Dataset entries
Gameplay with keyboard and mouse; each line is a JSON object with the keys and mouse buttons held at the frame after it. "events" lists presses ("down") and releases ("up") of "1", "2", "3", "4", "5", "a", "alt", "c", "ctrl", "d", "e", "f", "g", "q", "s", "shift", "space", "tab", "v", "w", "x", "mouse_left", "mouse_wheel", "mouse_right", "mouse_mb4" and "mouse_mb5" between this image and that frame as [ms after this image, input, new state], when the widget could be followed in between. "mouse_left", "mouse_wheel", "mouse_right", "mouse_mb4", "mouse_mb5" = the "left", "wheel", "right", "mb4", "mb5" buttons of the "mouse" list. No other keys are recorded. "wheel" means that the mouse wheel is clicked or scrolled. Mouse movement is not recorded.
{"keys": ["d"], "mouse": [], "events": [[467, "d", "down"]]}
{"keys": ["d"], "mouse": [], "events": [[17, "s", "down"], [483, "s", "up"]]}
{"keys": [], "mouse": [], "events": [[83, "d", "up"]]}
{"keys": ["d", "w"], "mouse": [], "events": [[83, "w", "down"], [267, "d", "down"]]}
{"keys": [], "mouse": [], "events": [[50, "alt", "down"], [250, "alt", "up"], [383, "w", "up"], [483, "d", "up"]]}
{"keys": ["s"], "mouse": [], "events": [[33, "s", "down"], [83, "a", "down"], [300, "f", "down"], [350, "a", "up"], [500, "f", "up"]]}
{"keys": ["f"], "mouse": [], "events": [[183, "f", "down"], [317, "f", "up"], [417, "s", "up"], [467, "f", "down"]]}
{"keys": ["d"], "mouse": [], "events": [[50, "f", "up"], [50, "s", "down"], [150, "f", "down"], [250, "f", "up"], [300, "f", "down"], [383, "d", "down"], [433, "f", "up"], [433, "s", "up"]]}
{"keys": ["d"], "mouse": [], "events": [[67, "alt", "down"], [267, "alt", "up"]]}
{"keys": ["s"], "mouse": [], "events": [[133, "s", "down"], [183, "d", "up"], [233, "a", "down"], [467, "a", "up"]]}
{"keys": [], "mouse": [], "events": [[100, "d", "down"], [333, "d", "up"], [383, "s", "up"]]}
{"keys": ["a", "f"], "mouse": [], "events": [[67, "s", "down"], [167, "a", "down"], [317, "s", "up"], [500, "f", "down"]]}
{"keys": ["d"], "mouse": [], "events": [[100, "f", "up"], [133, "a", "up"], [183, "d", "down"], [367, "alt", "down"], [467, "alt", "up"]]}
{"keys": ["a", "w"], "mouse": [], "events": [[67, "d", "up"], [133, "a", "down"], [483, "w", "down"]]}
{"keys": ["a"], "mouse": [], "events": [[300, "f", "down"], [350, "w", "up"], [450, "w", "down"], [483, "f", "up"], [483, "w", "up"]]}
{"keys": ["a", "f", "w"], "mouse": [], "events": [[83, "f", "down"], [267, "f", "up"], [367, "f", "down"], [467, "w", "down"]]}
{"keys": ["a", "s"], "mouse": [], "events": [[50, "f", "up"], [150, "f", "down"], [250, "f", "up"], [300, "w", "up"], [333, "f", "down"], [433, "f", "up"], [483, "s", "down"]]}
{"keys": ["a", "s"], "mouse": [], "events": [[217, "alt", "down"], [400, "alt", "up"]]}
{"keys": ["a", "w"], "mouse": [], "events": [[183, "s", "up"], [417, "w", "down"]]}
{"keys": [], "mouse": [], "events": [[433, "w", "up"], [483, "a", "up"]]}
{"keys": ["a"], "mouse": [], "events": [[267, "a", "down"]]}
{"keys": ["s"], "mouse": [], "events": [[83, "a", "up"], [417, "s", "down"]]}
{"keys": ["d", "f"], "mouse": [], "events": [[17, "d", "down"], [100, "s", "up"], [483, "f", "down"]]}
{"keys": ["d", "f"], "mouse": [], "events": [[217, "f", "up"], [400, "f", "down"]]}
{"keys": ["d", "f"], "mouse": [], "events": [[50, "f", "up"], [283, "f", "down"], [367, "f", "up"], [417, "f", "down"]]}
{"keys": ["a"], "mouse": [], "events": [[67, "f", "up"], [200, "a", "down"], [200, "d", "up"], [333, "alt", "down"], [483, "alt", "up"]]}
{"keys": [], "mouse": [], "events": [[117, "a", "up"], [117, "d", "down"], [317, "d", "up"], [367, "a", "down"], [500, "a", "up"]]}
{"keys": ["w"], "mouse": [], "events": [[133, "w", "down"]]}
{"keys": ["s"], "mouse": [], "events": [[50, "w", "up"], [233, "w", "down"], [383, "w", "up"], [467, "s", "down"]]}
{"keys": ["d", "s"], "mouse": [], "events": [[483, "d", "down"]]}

**Task instructions**.
Retype the records above in full, matching each line exactly.

**Problem solution**.
Gameplay with keyboard and mouse; each line is a JSON object with the keys and mouse buttons held at the frame after it. "events" lists presses ("down") and releases ("up") of "1", "2", "3", "4", "5", "a", "alt", "c", "ctrl", "d", "e", "f", "g", "q", "s", "shift", "space", "tab", "v", "w", "x", "mouse_left", "mouse_wheel", "mouse_right", "mouse_mb4" and "mouse_mb5" between this image and that frame as [ms after this image, input, new state], when the widget could be followed in between. "mouse_left", "mouse_wheel", "mouse_right", "mouse_mb4", "mouse_mb5" = the "left", "wheel", "right", "mb4", "mb5" buttons of the "mouse" list. No other keys are recorded. "wheel" means that the mouse wheel is clicked or scrolled. Mouse movement is not recorded.
{"keys": ["d"], "mouse": [], "events": [[467, "d", "down"]]}
{"keys": ["d"], "mouse": [], "events": [[17, "s", "down"], [483, "s", "up"]]}
{"keys": [], "mouse": [], "events": [[83, "d", "up"]]}
{"keys": ["d", "w"], "mouse": [], "events": [[83, "w", "down"], [267, "d", "down"]]}
{"keys": [], "mouse": [], "events": [[50, "alt", "down"], [250, "alt", "up"], [383, "w", "up"], [483, "d", "up"]]}
{"keys": ["s"], "mouse": [], "events": [[33, "s", "down"], [83, "a", "down"], [300, "f", "down"], [350, "a", "up"], [500, "f", "up"]]}
{"keys": ["f"], "mouse": [], "events": [[183, "f", "down"], [317, "f", "up"], [417, "s", "up"], [467, "f", "down"]]}
{"keys": ["d"], "mouse": [], "events": [[50, "f", "up"], [50, "s", "down"], [150, "f", "down"], [250, "f", "up"], [300, "f", "down"], [383, "d", "down"], [433, "f", "up"], [433, "s", "up"]]}
{"keys": ["d"], "mouse": [], "events": [[67, "alt", "down"], [267, "alt", "up"]]}
{"keys": ["s"], "mouse": [], "events": [[133, "s", "down"], [183, "d", "up"], [233, "a", "down"], [467, "a", "up"]]}
{"keys": [], "mouse": [], "events": [[100, "d", "down"], [333, "d", "up"], [383, "s", "up"]]}
{"keys": ["a", "f"], "mouse": [], "events": [[67, "s", "down"], [167, "a", "down"], [317, "s", "up"], [500, "f", "down"]]}
{"keys": ["d"], "mouse": [], "events": [[100, "f", "up"], [133, "a", "up"], [183, "d", "down"], [367, "alt", "down"], [467, "alt", "up"]]}
{"keys": ["a", "w"], "mouse": [], "events": [[67, "d", "up"], [133, "a", "down"], [483, "w", "down"]]}
{"keys": ["a"], "mouse": [], "events": [[300, "f", "down"], [350, "w", "up"], [450, "w", "down"], [483, "f", "up"], [483, "w", "up"]]}
{"keys": ["a", "f", "w"], "mouse": [], "events": [[83, "f", "down"], [267, "f", "up"], [367, "f", "down"], [467, "w", "down"]]}
{"keys": ["a", "s"], "mouse": [], "events": [[50, "f", "up"], [150, "f", "down"], [250, "f", "up"], [300, "w", "up"], [333, "f", "down"], [433, "f", "up"], [483, "s", "down"]]}
{"keys": ["a", "s"], "mouse": [], "events": [[217, "alt", "down"], [400, "alt", "up"]]}
{"keys": ["a", "w"], "mouse": [], "events": [[183, "s", "up"], [417, "w", "down"]]}
{"keys": [], "mouse": [], "events": [[433, "w", "up"], [483, "a", "up"]]}
{"keys": ["a"], "mouse": [], "events": [[267, "a", "down"]]}
{"keys": ["s"], "mouse": [], "events": [[83, "a", "up"], [417, "s", "down"]]}
{"keys": ["d", "f"], "mouse": [], "events": [[17, "d", "down"], [100, "s", "up"], [483, "f", "down"]]}
{"keys": ["d", "f"], "mouse": [], "events": [[217, "f", "up"], [400, "f", "down"]]}
{"keys": ["d", "f"], "mouse": [], "events": [[50, "f", "up"], [283, "f", "down"], [367, "f", "up"], [417, "f", "down"]]}
{"keys": ["a"], "mouse": [], "events": [[67, "f", "up"], [200, "a", "down"], [200, "d", "up"], [333, "alt", "down"], [483, "alt", "up"]]}
{"keys": [], "mouse": [], "events": [[117, "a", "up"], [117, "d", "down"], [317, "d", "up"], [367, "a", "down"], [500, "a", "up"]]}
{"keys": ["w"], "mouse": [], "events": [[133, "w", "down"]]}
{"keys": ["s"], "mouse": [], "events": [[50, "w", "up"], [233, "w", "down"], [383, "w", "up"], [467, "s", "down"]]}
{"keys": ["d", "s"], "mouse": [], "events": [[483, "d", "down"]]}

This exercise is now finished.